[Saved data entries]
○ ○ ○

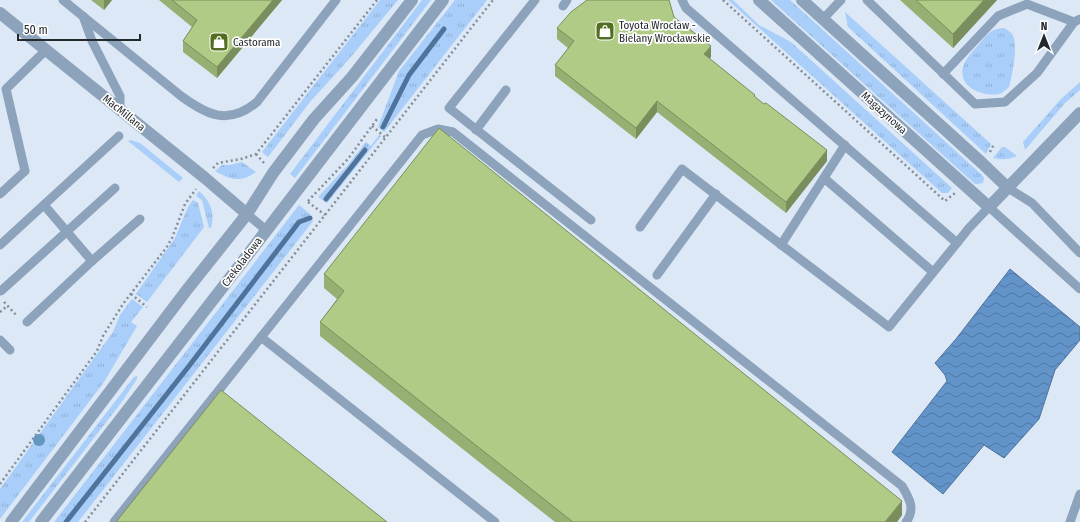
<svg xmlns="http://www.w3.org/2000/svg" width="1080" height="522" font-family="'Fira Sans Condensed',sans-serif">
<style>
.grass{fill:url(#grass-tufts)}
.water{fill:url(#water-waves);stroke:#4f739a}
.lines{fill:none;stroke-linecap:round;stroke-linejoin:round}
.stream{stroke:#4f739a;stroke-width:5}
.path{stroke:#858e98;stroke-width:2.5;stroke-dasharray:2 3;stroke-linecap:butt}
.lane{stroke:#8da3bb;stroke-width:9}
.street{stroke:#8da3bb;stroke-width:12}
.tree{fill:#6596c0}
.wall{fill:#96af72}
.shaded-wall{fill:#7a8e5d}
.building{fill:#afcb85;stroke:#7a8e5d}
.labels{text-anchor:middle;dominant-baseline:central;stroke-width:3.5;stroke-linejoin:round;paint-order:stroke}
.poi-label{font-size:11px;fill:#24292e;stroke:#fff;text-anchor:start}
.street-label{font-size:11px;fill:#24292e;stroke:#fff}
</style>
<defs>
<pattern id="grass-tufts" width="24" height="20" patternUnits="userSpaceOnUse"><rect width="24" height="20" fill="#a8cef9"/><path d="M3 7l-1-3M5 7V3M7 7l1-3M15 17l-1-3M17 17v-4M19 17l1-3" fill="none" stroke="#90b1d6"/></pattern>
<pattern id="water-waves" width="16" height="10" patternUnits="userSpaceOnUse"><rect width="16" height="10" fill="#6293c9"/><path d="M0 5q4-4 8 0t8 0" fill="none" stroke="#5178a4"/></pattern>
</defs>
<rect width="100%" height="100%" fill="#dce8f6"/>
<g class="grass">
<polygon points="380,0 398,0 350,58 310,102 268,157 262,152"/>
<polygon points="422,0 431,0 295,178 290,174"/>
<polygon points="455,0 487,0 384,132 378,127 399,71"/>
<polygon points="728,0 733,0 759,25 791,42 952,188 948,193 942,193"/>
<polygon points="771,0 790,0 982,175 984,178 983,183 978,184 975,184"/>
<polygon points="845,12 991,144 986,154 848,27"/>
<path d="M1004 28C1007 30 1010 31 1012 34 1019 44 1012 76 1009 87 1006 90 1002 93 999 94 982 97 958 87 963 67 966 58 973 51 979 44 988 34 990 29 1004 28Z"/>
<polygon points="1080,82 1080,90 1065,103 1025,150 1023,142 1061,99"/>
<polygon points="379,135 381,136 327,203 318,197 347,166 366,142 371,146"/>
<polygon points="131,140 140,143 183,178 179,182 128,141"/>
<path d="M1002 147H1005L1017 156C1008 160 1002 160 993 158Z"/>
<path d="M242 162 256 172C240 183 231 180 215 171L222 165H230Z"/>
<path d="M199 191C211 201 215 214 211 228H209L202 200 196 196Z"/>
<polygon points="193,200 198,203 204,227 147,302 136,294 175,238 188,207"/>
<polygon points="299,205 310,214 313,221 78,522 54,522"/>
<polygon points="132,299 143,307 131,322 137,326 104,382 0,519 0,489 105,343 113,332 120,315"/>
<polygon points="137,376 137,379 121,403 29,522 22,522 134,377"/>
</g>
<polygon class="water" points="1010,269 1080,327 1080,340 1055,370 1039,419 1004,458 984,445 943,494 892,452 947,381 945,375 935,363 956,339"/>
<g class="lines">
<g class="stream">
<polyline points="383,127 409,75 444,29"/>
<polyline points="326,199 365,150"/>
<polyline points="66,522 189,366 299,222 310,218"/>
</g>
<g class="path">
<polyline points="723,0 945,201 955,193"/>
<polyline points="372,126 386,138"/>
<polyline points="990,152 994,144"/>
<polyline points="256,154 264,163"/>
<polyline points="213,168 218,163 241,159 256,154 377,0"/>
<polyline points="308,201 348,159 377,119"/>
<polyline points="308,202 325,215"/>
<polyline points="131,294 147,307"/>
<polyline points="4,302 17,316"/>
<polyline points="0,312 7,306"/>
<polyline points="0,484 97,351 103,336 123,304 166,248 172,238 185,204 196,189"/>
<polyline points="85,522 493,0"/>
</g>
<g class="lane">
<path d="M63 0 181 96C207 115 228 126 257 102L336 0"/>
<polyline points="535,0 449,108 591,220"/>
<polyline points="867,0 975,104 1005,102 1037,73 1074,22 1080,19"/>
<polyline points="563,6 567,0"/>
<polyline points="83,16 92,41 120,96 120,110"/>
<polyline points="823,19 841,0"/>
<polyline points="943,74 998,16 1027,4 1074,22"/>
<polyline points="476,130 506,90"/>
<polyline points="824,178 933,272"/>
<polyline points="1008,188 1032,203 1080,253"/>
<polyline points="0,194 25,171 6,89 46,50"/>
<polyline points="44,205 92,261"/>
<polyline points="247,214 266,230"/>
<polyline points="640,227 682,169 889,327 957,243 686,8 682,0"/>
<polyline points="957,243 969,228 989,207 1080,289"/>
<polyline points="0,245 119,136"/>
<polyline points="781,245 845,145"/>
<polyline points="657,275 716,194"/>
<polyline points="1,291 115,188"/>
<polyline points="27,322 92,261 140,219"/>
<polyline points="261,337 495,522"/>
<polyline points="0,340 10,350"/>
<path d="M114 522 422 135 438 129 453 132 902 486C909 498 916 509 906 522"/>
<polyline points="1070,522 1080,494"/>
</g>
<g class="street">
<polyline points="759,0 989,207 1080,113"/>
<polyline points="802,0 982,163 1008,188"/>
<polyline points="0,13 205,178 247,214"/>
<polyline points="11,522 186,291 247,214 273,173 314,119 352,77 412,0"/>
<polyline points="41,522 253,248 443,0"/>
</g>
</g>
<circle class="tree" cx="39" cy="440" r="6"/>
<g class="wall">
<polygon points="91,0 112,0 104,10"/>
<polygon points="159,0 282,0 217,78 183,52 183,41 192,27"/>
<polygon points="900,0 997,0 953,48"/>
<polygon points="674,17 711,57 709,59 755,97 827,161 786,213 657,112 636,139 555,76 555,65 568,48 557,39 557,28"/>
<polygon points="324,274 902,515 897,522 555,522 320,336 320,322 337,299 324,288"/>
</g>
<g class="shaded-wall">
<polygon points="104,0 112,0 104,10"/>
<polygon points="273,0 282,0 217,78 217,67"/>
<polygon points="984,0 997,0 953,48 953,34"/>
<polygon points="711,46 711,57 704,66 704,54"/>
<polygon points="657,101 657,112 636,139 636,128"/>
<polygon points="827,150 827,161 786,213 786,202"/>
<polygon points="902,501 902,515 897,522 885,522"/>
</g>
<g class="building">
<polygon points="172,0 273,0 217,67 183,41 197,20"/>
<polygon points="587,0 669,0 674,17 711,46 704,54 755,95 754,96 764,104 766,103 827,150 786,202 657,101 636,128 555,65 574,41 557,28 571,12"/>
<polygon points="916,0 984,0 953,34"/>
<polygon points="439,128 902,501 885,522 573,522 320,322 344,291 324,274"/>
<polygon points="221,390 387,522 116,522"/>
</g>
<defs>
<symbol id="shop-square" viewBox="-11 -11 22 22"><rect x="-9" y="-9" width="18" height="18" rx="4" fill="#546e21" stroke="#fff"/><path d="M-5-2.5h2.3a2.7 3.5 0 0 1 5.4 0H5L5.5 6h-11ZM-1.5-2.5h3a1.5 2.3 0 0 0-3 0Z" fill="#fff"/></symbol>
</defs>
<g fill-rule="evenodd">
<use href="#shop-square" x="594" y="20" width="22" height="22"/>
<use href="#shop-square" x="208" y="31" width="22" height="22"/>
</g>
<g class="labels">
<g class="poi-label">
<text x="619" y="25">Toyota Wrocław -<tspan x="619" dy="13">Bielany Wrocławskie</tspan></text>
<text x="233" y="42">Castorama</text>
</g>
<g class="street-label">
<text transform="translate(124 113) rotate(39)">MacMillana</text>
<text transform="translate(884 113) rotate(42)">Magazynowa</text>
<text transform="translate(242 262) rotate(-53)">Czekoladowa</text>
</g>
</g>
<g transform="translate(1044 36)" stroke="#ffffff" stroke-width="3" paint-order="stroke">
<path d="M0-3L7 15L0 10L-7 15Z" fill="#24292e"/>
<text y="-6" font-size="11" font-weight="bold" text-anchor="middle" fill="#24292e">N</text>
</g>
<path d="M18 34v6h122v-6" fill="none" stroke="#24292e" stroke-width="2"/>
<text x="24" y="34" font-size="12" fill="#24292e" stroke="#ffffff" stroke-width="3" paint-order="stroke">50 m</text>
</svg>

○ ○ ○

■ Exercise:
For each line in the data above that contains the string "lines", extract the line.

■ Solution below:
.lines{fill:none;stroke-linecap:round;stroke-linejoin:round}
<g class="lines">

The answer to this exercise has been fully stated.